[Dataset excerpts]
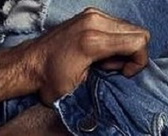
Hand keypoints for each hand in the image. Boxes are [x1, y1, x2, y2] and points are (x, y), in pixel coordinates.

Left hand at [20, 8, 150, 105]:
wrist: (28, 64)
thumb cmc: (48, 81)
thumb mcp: (77, 89)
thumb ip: (106, 79)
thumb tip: (124, 74)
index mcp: (93, 42)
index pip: (138, 42)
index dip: (138, 62)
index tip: (123, 74)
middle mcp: (94, 22)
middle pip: (139, 32)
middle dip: (133, 54)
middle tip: (113, 69)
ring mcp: (91, 15)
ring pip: (129, 27)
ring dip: (124, 46)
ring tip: (104, 62)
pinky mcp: (89, 14)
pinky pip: (117, 24)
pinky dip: (115, 38)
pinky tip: (99, 52)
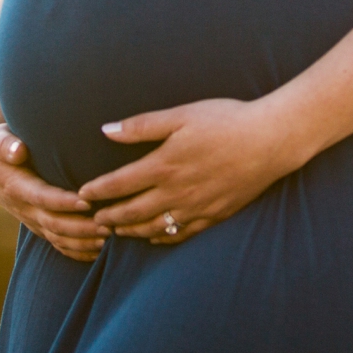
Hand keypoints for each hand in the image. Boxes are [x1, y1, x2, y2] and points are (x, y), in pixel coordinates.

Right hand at [0, 123, 106, 261]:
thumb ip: (5, 145)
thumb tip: (18, 151)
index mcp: (16, 187)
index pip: (41, 198)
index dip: (63, 202)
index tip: (87, 200)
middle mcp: (24, 209)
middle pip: (54, 224)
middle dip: (81, 227)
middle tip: (108, 224)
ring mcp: (32, 220)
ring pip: (58, 238)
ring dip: (83, 241)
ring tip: (110, 236)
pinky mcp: (39, 226)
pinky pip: (58, 244)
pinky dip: (78, 251)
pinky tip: (100, 250)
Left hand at [81, 98, 306, 243]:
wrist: (271, 140)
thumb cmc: (226, 121)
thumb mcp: (181, 115)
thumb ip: (141, 126)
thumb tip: (106, 130)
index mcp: (163, 165)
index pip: (119, 184)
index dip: (97, 191)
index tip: (81, 194)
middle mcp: (176, 192)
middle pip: (132, 212)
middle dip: (108, 217)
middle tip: (92, 221)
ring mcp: (196, 207)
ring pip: (154, 227)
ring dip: (130, 231)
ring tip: (116, 231)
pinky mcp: (214, 215)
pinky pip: (181, 234)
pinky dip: (162, 237)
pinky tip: (154, 236)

• EXERCISE AIM
A faithful, complete copy of the records above is required, one that contains no pictures.

• WRITTEN SOLUTION
Hand keypoints for each hand in the image. Boxes are [x1, y1, x2, y2] and points are (x, y), in pixel coordinates.

Left hand at [20, 8, 150, 105]:
wrist: (28, 64)
thumb cmc: (48, 81)
thumb mcp: (77, 89)
thumb ip: (106, 79)
thumb tip: (124, 74)
index mcp: (93, 42)
index pip: (138, 42)
index dip: (138, 62)
index tip: (123, 74)
middle mcp: (94, 22)
middle pip: (139, 32)
middle dip: (133, 54)
middle tip: (113, 69)
ring mcp: (91, 15)
ring pip: (129, 27)
ring dip: (124, 46)
ring tip: (104, 62)
pinky mcp: (89, 14)
pinky pip: (117, 24)
pinky dip: (115, 38)
pinky tip: (99, 52)
Hand keypoints for each hand in the image. Boxes are [x1, y1, x2, y2] and points are (x, y), in pixel coordinates.

Right hand at [0, 123, 106, 261]:
thumb ip: (5, 145)
thumb tip: (18, 151)
index mcp: (16, 187)
index pip: (41, 198)
index dip: (63, 202)
index tip: (87, 200)
middle mcp: (24, 209)
middle pip: (54, 224)
middle dip: (81, 227)
middle tip: (108, 224)
ring mcp: (32, 220)
ring pip: (58, 238)
ring dip: (83, 241)
ring tip: (110, 236)
pinky mcp: (39, 226)
pinky pip: (58, 244)
pinky dip: (78, 251)
pinky tip: (100, 250)
Left hand at [81, 98, 306, 243]:
wrist: (271, 140)
thumb cmc: (226, 121)
thumb mcp: (181, 115)
thumb ip: (141, 126)
thumb tip: (106, 130)
index mcp: (163, 165)
index pip: (119, 184)
index dip: (97, 191)
index tip: (81, 194)
middle mcp: (176, 192)
middle pip: (132, 212)
middle dip: (108, 217)
middle tip: (92, 221)
ring mcp: (196, 207)
ring pip: (154, 227)
ring dip: (130, 231)
ring tip: (116, 231)
pinky mcp: (214, 215)
pinky pip: (181, 234)
pinky dip: (162, 237)
pinky tip: (154, 236)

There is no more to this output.